:: Explore the material ::
[1] According to the testimony on constitutional legislation, what did the Lords Constitution Committee propose?
[2] Duplicate the text of every entry below line for line, leaving the pictures out of your answer.

:: Selected extract ::
◆ ◆ ◆ ◆ ◆
That is the "why". Coming to the "how", what legislative standards might one want to impose on constitutional legislation, which would be different from ordinary legislation, and how might you do that? Those different standards can be divided into two sorts. First of all, enhanced standards; the same sort of standards that you would apply to ordinary legislation, but applied in a stricter way with greater rigour. An example of that would be the requirement that consultation and pre-legislative scrutiny should not be waived on grounds of alleged urgency, if a bill is constitutional. The idea that the Parliamentary Voting System and Constituencies Bill was introduced very quickly at the beginning of a session, without any of that preparation, is something that would be contrary to these enhanced legislative standards.

Then you can think of certain sorts of additional standards that might apply specifically to constitutional legislation. One is the proposal of the Lords Constitution Committee, that a written ministerial statement should be required for constitutional bills, setting out the impact of the proposed legislation on existing constitutional arrangements. That is addressing the point on interconnectedness. Another one that occurred to us is that referendums on constitutional matters are becoming more common, but there is no agreed principle governing which type of proposed legislation might require a referendum and which might not.

As we have seen in this Parliament, a change to the voting system, which would be regarded as sub-constitutional in some states, apparently does require a referendum, but a fundamental change in the nature of the Upper House, or certainly its composition, apparently does not require a referendum. A suggestion might be, in the case of that type of major constitutional legislation, that the minister should be required to explain why a referendum is or is not being proposed. One can think of other examples.

The final point is the possibility that if the principle of separate standards for constitutional legislation is accepted, it might be appropriate that those legislative standards are scrutinised by a different committee from the general Legislative Standards Committee. The argument for doing that is, as I have tried to indicate, that some of the material is specialised; this point of interconnectedness; and finally, the general point that the introduction of processes can in itself have a strongly normative effect. If different committees reviewed standards for constitutional and ordinary legislation, even if in fact they were applying exactly the same standards, all those in the political process would, over time, be encouraged to behave as if there were a distinct category of constitutional legislation- something that we would very much support.

Chair: That is very helpful. Paul, did you want to come in on that?

Paul Flynn: No.

Q134 Mrs Laing: We are now focusing on something very important. Earlier we were talking about any government getting its business. When it comes to constitutional change, am I right in thinking that you are suggesting that that business is, in some ways, of a more serious and more permanent nature than the normal business of government?
◆ ◆ ◆ ◆ ◆
:: Task inputs ::
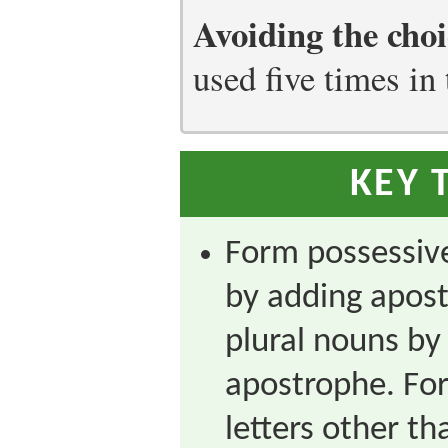
Avoiding the choi
used five times in 
KEY 
Form possessive
by adding apost
plural nouns by
apostrophe. For
letters other th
◆ ◆ ◆ ◆ ◆
:: Answers per task ::
[1] It proposed requiring a written ministerial statement for constitutional bills that sets out how the proposed legislation would affect existing constitutional arrangements.

[2]
Avoiding the choi
used five times in 
KEY 
Form possessive
by adding apost
plural nouns by
apostrophe. For
letters other th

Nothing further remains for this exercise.